Protein, Water, Fat, Sugar, and Collagen

  • When meat is cooked, protein molecules, which are tightly wound and connected to other molecules, first unwind. This is called 'denaturing', and all it means is that the proteins are relaxing and separating. Because proteins are attracted to each other, they almost immediately pair up with other proteins, forming bundles. This is called 'coagulating' or cooking. As more heat is applied, the bundles of protein shrink. Up to 120 degrees F, the bundles shrink in width. After 120 degrees F, the bundles begin to shrink in length as well. 

  • Water is also present in the muscles. Some of it is bound up with the proteins, fats, and sugars, and some is 'free water'. The amount of liquid left after the beef is cooked is directly related to the juiciness of the finished dish. As the protein bundles shrink and fat melts in the muscle, water molecules are squeezed out. Not too much water is squeezed out as the protein shrinks in width. But as the temperature increases over 120 degrees F and the bundles become shorter, more and more water is squeezed out and evaporated. That's why a well done piece of beef is so dry. Cooking times and temperatures must be controlled when cooking beef.

  • Fat is flavor! A good cut of meat will have specks of white fat evenly distributed through the meat. Leaner cuts of beef, such as flank and round, have less fat and can benefit from marinades and dry rubs.

  • Sugar plays an important role in beef, its finished color and flavor. Sugar and protein, when heated in an acid-free environment, combine to form complex molecules in a process called the Maillard Reaction. The wonderful crisp crust with its rich caramel flavors that form on a seared piece of beef are all from the Maillard Reaction. High heat is required for this reaction to occur; grilling and broiling are the best methods. You can also brown meats before cooking to start the Maillard Reaction, and you can broil roasts at the end of cooking time to achieve the same result.

  • Other substances in meat include collagen and elastin. These are present in the hard working muscles of the animal. Collagen will melt as it is heated, turning into gelatin and becoming soft and melty. Elastin can only be broken down physically, as when you pound a cube steak before cooking or grind meat for hamburger. These compounds are found in the brisket, shank, chuck, and round primal cuts; in other words, the beef we cook as pot roasts and stews and hamburger.

The Two Methods of Cooking

There are two methods for cooking meat:
Dry heat: grilling, broiling, sauteing, roasting, stir frying, and deep frying.
Wet heat: braising, pot roasting, stewing, steaming, poaching, and slow cooking. 
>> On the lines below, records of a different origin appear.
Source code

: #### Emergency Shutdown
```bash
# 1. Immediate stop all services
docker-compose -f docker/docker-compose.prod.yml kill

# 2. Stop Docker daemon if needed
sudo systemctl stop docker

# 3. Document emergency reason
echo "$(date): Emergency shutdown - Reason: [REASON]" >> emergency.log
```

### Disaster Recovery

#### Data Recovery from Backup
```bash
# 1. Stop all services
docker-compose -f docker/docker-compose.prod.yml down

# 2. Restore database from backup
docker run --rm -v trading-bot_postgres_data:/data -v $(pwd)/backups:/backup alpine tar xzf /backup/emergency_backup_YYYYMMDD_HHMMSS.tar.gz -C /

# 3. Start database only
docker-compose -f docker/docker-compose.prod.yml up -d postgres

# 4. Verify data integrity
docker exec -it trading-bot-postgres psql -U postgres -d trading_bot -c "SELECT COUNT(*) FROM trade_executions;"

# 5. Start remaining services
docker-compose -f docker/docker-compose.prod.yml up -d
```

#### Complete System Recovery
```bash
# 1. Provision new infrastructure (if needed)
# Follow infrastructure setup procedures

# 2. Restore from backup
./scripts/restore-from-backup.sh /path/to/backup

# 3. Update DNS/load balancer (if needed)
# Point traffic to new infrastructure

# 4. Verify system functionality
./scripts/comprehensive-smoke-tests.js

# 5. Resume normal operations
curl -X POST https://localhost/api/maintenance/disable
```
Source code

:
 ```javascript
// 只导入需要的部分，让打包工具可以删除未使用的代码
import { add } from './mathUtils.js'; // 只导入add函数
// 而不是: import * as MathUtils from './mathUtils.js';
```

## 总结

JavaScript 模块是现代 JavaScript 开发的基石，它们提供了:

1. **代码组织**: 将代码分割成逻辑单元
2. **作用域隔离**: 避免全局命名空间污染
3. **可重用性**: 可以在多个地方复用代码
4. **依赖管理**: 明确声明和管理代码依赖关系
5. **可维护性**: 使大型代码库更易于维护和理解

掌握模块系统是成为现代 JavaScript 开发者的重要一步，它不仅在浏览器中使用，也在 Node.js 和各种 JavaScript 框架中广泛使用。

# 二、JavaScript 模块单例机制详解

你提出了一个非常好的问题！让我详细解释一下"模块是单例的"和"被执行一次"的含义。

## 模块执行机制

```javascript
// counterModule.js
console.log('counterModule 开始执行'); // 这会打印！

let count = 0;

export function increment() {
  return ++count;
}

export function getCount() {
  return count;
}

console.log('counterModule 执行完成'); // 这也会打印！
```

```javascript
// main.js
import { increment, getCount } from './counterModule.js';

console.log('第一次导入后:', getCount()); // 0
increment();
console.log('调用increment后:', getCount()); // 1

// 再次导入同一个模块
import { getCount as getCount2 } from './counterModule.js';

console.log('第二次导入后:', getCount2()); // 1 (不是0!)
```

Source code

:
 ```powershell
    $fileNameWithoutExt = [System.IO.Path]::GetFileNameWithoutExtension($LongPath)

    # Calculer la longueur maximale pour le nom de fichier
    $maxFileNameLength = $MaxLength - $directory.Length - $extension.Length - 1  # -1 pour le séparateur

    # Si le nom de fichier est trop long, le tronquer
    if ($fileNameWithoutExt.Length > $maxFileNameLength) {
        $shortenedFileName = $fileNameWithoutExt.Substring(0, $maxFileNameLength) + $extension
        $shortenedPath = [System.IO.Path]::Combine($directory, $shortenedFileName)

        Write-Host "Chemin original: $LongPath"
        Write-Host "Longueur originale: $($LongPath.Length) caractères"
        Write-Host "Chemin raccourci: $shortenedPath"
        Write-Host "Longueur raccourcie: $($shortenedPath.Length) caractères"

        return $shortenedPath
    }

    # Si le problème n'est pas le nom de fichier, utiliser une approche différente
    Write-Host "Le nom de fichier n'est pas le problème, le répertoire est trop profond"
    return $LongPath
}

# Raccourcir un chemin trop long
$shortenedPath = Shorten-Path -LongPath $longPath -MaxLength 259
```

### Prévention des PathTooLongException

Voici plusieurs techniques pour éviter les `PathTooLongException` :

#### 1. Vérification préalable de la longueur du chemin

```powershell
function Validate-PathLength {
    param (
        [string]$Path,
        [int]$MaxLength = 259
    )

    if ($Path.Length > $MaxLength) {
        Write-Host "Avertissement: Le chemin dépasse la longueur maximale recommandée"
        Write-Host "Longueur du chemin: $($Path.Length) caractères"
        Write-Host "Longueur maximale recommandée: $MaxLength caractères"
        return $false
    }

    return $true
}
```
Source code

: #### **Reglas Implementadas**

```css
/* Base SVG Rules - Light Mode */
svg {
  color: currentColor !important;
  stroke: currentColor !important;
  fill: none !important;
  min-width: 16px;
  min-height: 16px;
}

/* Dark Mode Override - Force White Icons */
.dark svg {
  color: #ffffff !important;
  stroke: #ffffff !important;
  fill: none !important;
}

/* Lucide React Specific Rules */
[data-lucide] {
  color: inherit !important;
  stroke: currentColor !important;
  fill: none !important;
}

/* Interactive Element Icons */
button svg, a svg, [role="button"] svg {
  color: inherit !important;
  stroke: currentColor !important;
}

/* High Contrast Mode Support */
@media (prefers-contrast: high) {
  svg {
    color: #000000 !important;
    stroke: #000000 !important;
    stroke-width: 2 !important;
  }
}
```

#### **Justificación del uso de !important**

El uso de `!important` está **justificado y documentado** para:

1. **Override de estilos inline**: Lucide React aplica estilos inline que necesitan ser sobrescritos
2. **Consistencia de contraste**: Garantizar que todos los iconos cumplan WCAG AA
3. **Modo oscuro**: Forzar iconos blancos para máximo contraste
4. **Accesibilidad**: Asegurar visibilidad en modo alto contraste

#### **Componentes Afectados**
You choose the cooking method depending on where the meat was located on the animal. Steaks, cut from the little-used center area of the animal, are naturally tender with little collagen and elastin, so they cook best using dry heat and short cooking times. Rump or round roasts have more collagen so they need wet heat, and longer, slower cooking in order to melt the collagen.

Most solid cuts of beef are cooked in a two stage method.
quick high heat produces the Maillard reactions and forms a flavorful crust on the surface.
slower cooking at a lower temperature will evenly cook the meat through without overcooking the outer edges.

If you are grilling a steak, divide your grill into a hot side and cooler side by controlling the number of briquette. Start the steak on the hot side to form a crust and pull it over to the cooler side to finish cooking.
Roasts and stir fries use the same two stage method; first browned over high heat, then cooked with lower heat until the correct inner temperature is attained. You can also cook a roast with low heat in the oven, then turn on the broiler for the final few minutes to create a crisp flavorful crust.

TIP: After cooking, cover the beef to retain heat and let it stand for 5-10 minutes. This will let the water redistribute throughout the cut.